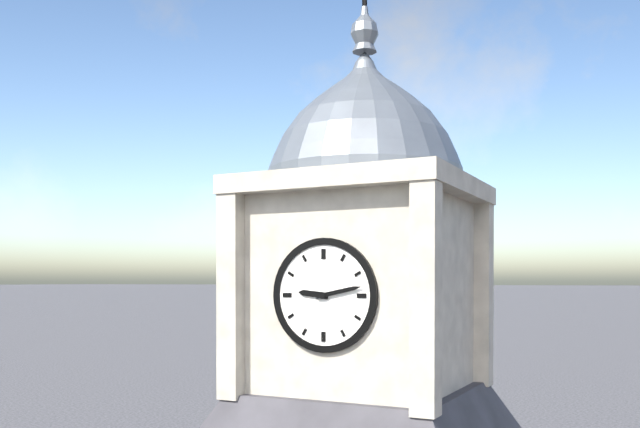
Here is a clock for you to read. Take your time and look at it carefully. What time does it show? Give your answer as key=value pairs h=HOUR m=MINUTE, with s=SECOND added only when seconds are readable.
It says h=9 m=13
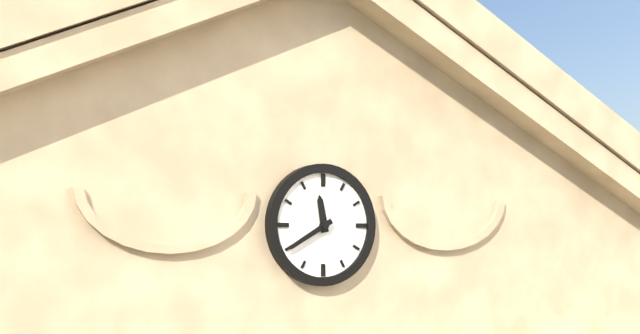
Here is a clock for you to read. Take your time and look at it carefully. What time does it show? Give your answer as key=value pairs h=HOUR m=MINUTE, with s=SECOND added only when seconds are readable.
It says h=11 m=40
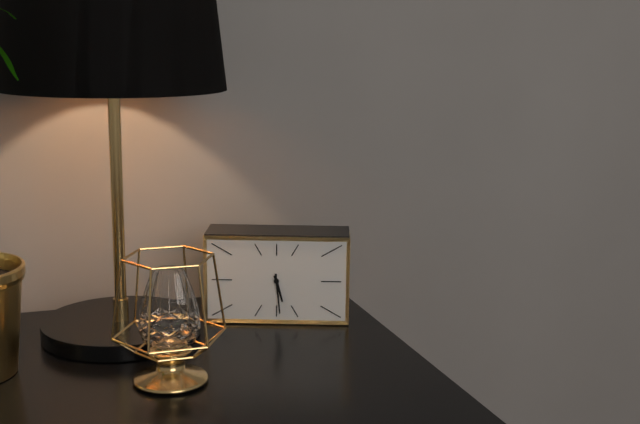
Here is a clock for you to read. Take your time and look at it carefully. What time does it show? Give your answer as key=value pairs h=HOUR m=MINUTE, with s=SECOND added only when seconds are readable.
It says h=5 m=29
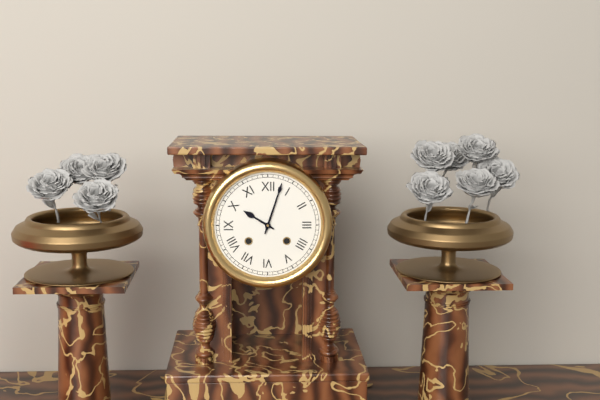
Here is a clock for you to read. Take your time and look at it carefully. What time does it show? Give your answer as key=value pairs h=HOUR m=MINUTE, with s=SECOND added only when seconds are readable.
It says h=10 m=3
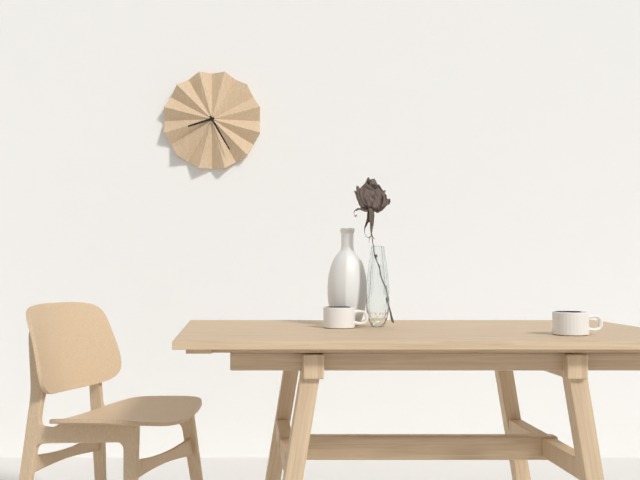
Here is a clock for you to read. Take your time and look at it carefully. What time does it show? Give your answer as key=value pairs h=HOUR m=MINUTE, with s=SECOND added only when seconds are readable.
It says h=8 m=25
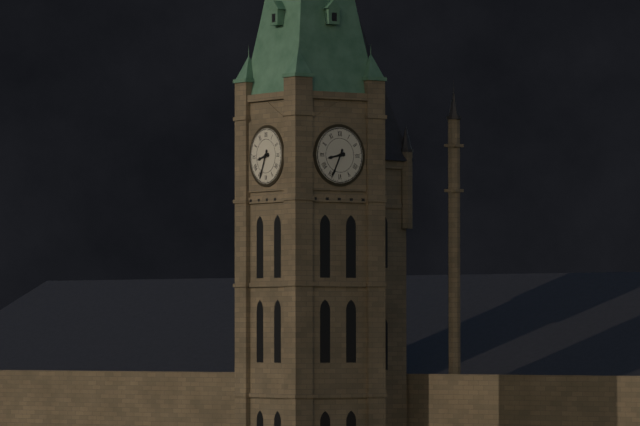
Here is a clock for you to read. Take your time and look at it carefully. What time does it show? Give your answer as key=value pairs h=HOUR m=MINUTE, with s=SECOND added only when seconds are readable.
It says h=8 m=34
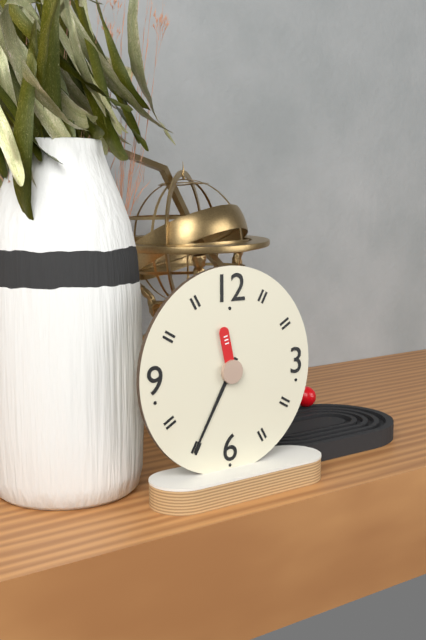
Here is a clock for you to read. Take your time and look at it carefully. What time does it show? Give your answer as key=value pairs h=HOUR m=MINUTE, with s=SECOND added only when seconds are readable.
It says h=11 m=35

* WHAT TO DO
Reproduce the rows word for word, starting at the beginning of the rows and ending at the line that contains "It says h=8 m=34". Leave the pictures out of your answer.

* TASK SOLUTION
Here is a clock for you to read. Take your time and look at it carefully. What time does it show? Give your answer as key=value pairs h=HOUR m=MINUTE, with s=SECOND added only when seconds are readable.
It says h=9 m=13
Here is a clock for you to read. Take your time and look at it carefully. What time does it show? Give your answer as key=value pairs h=HOUR m=MINUTE, with s=SECOND added only when seconds are readable.
It says h=11 m=40
Here is a clock for you to read. Take your time and look at it carefully. What time does it show? Give your answer as key=value pairs h=HOUR m=MINUTE, with s=SECOND added only when seconds are readable.
It says h=5 m=29
Here is a clock for you to read. Take your time and look at it carefully. What time does it show? Give your answer as key=value pairs h=HOUR m=MINUTE, with s=SECOND added only when seconds are readable.
It says h=10 m=3
Here is a clock for you to read. Take your time and look at it carefully. What time does it show? Give your answer as key=value pairs h=HOUR m=MINUTE, with s=SECOND added only when seconds are readable.
It says h=8 m=25
Here is a clock for you to read. Take your time and look at it carefully. What time does it show? Give your answer as key=value pairs h=HOUR m=MINUTE, with s=SECOND added only when seconds are readable.
It says h=8 m=34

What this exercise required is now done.